Rodovia dos Imigrantes, administrada pela Ecovias, que fez acordo com o MP
TIAGO QUEIROZ/ESTADÃO CONTEÚDO
A concessionária Ecovias, que administra o sistema Anchieta-Imigrantes, firmou nesta segunda-feira (6) acordo com o Ministério Público Estadual em que afirma que todos os 12 contratos de concessão rodoviária assinados pelo governo de São Paulo a partir de 1998 foram fraudados por meio da ação de um cartel.
Segundo a companhia, o grupo, formado por dezenas de empresas, pagou propina a agentes públicos e fez repasses para caixa dois de campanhas políticas.
Durante a duração do cartel, estiveram no comando do Estado de São Paulo os governadores Mário Covas, Geraldo Alckmin e José Serra, todos do PSDB. Como parte do acordo de não persecução cível assinado nesta segunda, a Ecovias se comprometeu a pagar R$ 650 milhões ao Estado.
Deste total, R$ 150 milhões deverão ser usados para custear uma redução de 10% no valor da tarifa do pedágio da Ecovias entre 19h e 5h, em uma ação voltada a caminhoneiros que continuam trabalhando em meio à pandemia de coronavírus.
Outros R$ 36 milhões serão usados para custear UTIs para pacientes com covid-19 e testes da doença.
Segundo relatos feitos ao MP, a Ecovias e dezenas de empresas formaram consórcios para disputar licitações com o objetivo apenas de simular competição. Nem todas, porém, tinham condições reais de assumir as rodovias em disputa.
Obedecendo regras da Comissão de Valores Mobiliários (CVM), a Ecovias, que é do grupo EcoRodovias, cujas ações são negociadas na Bolsa de Valores, divulgou um fato relevante ao mercado no início da noite desta segunda-feira dando informações sobre o acordo. O principal acionista da empresa é a Primav, empresa de capital fechado da CR Almeida, uma das construtoras investigadas pela Lava Jato.
Este é o maior acordo cível já assinado pelo MP paulista, em valores arrecadados. Os promotores envolvidos na negociação, Silvio Marques, José Carlos Blat e Paulo Destro, disseram que não iriam se manifestar, pois o acordo está sob sigilo e ainda precisa ser homologado pelo Conselho Superior do MP-SP e, depois, pela Justiça.
Do total que será pago pela Ecovias, R$ 450 milhões serão usados para obras. A maior, de R$ 400 milhões, será destinada ao Corredor de Exportação Anchieta, obra prevista desde o começo da década para facilitar o caminho ao Porto de Santos.
A definição de como o dinheiro será gasto foi feita com participação do governo paulista. O governo não teve acesso à investigação nem assina o acordo, mas o Secretário de Transportes e Logística, João Octaviano, foi consultado sobre como investir esse valor.
As investigações sobre o caso tiveram início no fim de 2018, e a Ecovias fez acordo parecido no Paraná, quando concordou com o pagamento de R$ 400 milhões durante a Lava Jato. Ao admitir a formação de um cartel e concordar com a reparação de danos, a Ecovias evita a possibilidade de receber outras punições administrativas, como ser banida de novas licitações. A empresa terá de apresentar provas de todas as ações delatadas.
A defesa da Ecovias no caso foi feita pelos advogados Marcelo Lucon, diretor da empresa, Edgar Hermínio Leite e José Luís de Olivera Lima. No fato relevante dirigido ao mercado, a empresa afirma que, com o acordo, “reforça o compromisso com a integridade e com o fortalecimento dos seus esforços nas áreas de compliance governança corporativa do Grupo Ecorodovias e que continuará tomando todas as medidas e providências cabíveis para a defesa de seus negócios e interesses de seus acionistas”.
A reportagem tenta contato com representantes do governo de São Paulo para comentar o caso.

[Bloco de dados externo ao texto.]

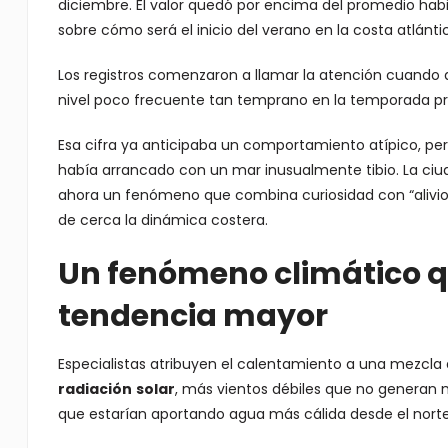
diciembre. El valor quedó por encima del promedio habi
sobre cómo será el inicio del verano en la costa atlánti
Los registros comenzaron a llamar la atención cuando a
nivel poco frecuente tan temprano en la temporada pre
Esa cifra ya anticipaba un comportamiento atípico, pe
había arrancado con un mar inusualmente tibio. La ci
ahora un fenómeno que combina curiosidad con “alivio 
de cerca la dinámica costera.
Un fenómeno climático 
tendencia mayor
Especialistas atribuyen el calentamiento a una mezcla 
radiación
solar
, más vientos débiles que no generan m
que estarían aportando agua más cálida desde el norte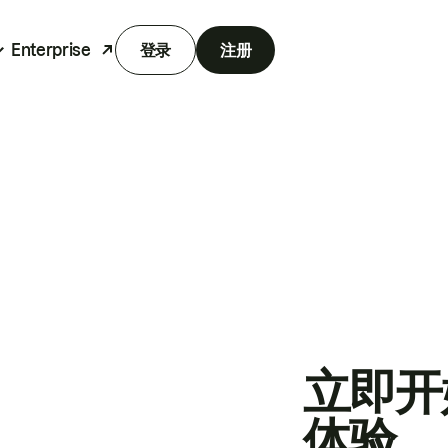
Enterprise
登录
注册
立即开
体验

Também aguarda contato com as gestões Serra e Alckmin.
A conclusão do acordo entre Ministério Público Estadual e Ecovias foi facilitada com a entrada em vigor na nova Lei Anticrime, no ano passado, que criou esse instrumento (acordo de não persecução cível). Agora, promotores podem firmar acordos com réus mediante a admissão de culpa e estabelecimento de punições, que depois são validados pela Justiça.

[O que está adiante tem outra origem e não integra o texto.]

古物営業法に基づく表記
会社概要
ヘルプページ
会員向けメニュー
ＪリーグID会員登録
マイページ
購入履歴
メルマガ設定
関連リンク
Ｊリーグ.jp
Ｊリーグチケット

Embora os delitos confessados pela empresa tenham sido iniciados em 1998, há entendimento de que eles não prescreveram, segundo fontes próximas à costura do acordo. O Supremo Tribunal Federal (STF) já deu votos na linha que atos de improbidade administrativa dolosos (com intenção) que causaram prejuízo aos cofres públicos só prescrevem após o prejuízo ser reparado, o que ainda não aconteceu.